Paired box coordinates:
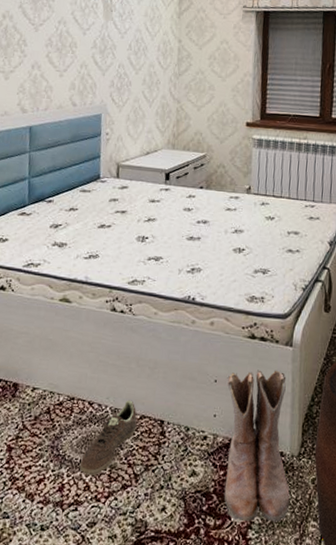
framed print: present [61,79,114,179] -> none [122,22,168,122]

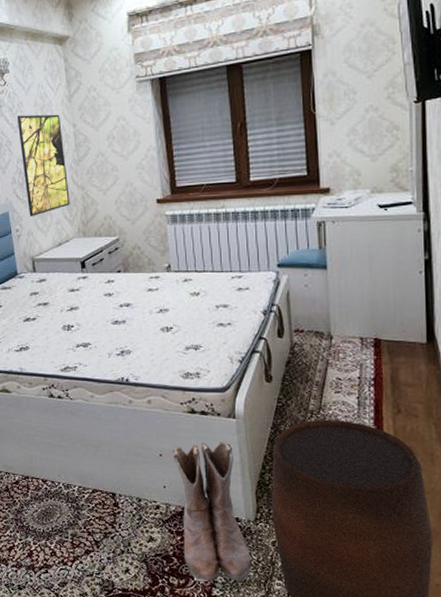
sneaker: present [79,400,137,477] -> none [43,476,91,544]
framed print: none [122,22,168,122] -> present [16,114,70,216]

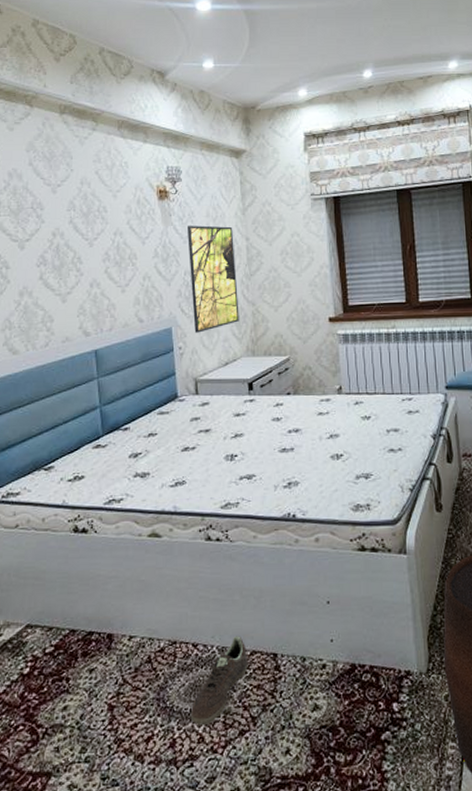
sneaker: none [43,476,91,544] -> present [190,636,248,726]
boots: present [172,441,251,582] -> none [340,581,423,755]

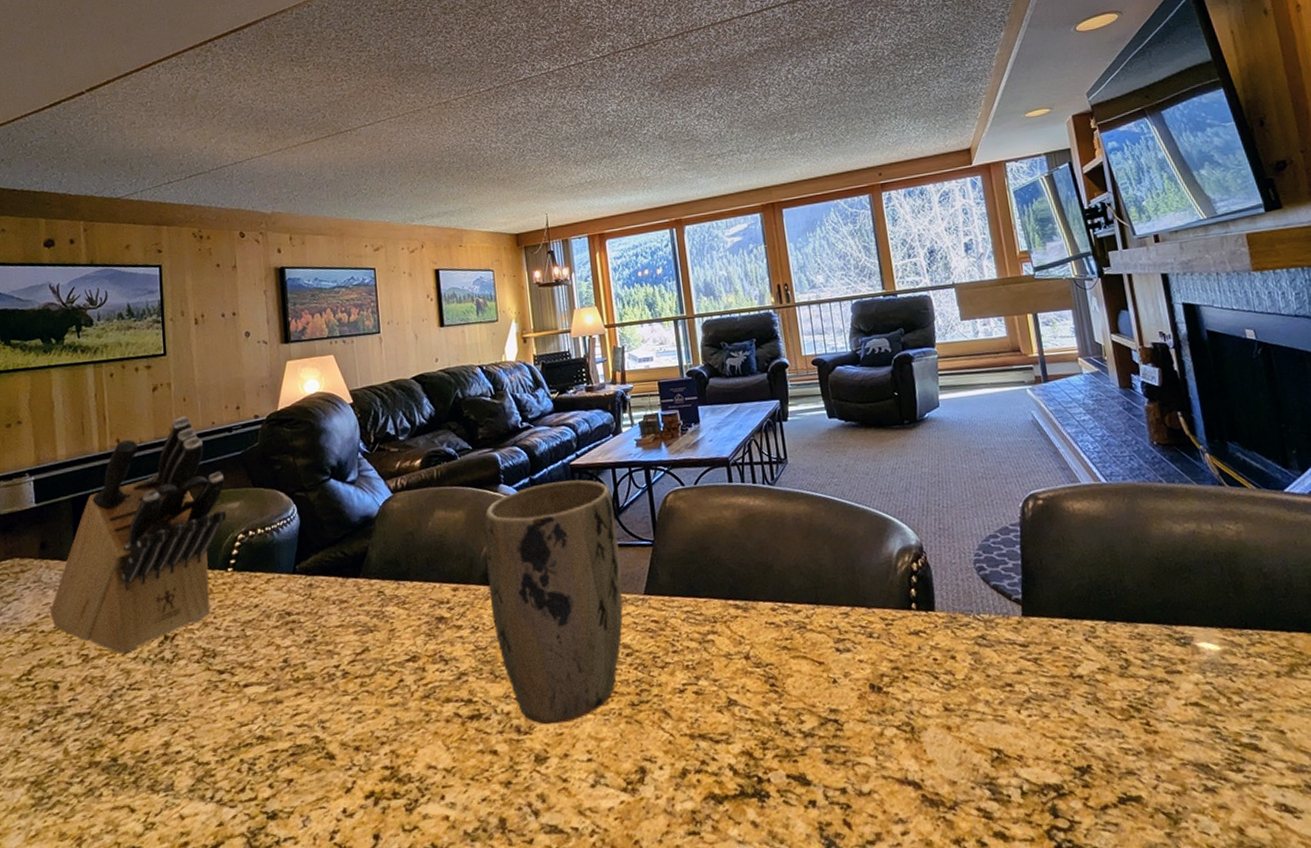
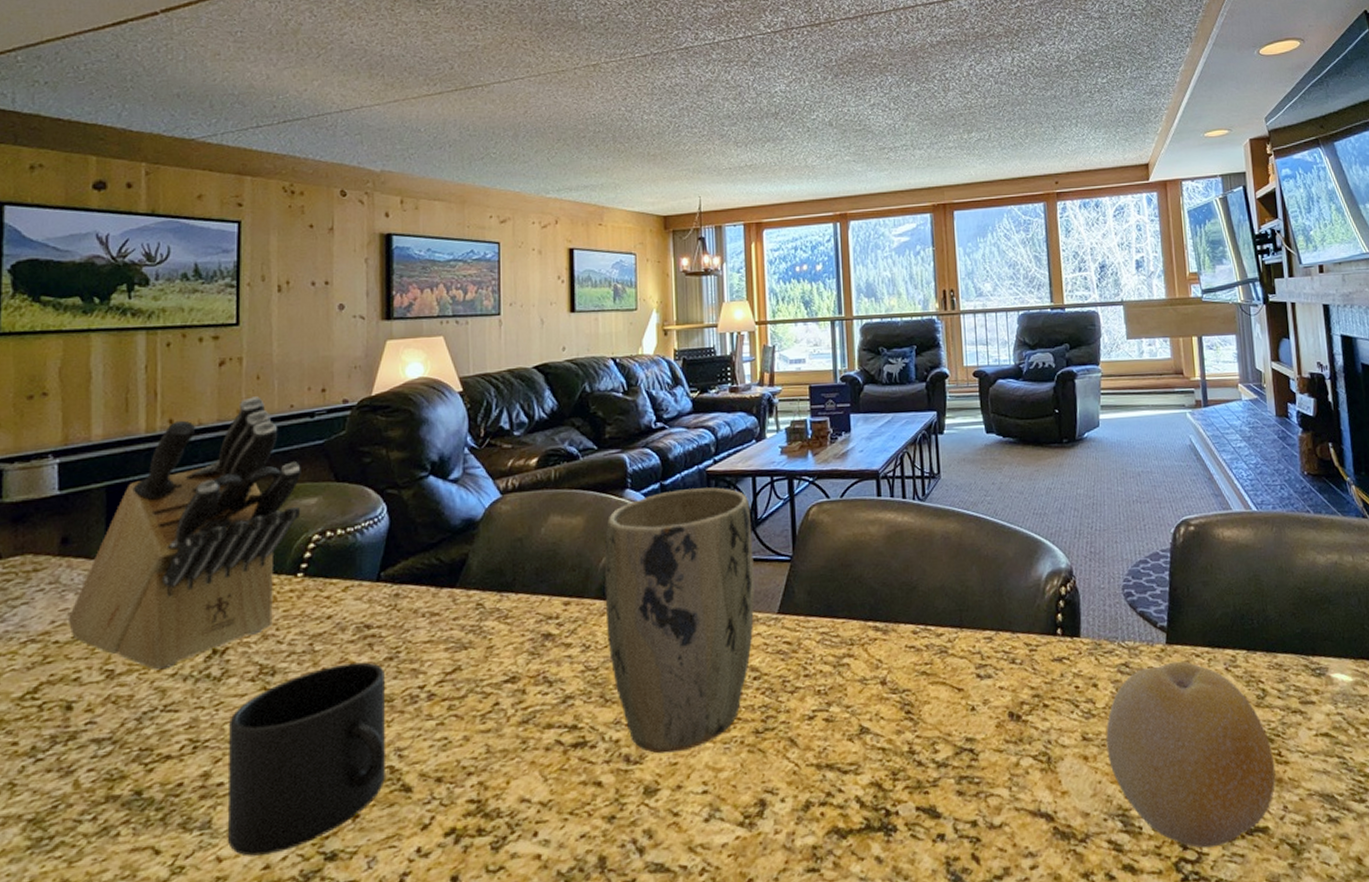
mug: none [182,644,312,815] -> present [228,662,385,856]
fruit: none [967,632,1146,817] -> present [1106,661,1276,849]

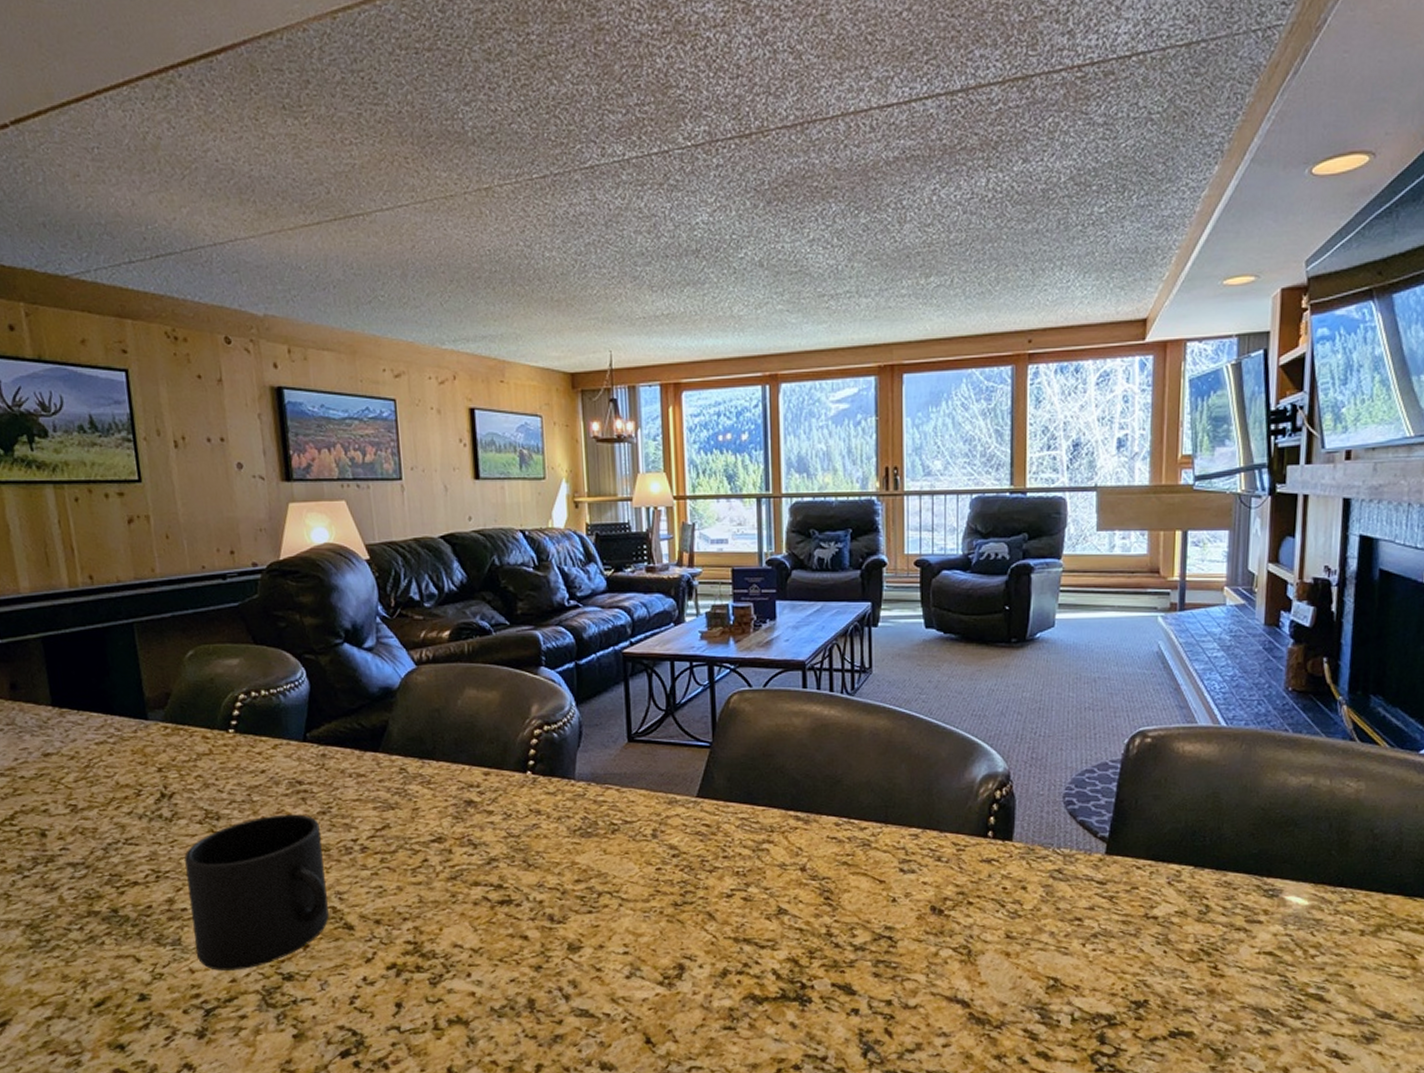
knife block: present [67,396,301,670] -> none [28,556,225,808]
plant pot: present [604,487,755,754] -> none [521,669,673,916]
fruit: present [1106,661,1276,849] -> none [1031,872,1209,1045]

> [ABOUT THIS TASK] Gather each line in the entries above where the string "sneaker" is found.

> [REPLY]
sneaker: present [79,400,137,477] -> none [43,476,91,544]
sneaker: none [43,476,91,544] -> present [190,636,248,726]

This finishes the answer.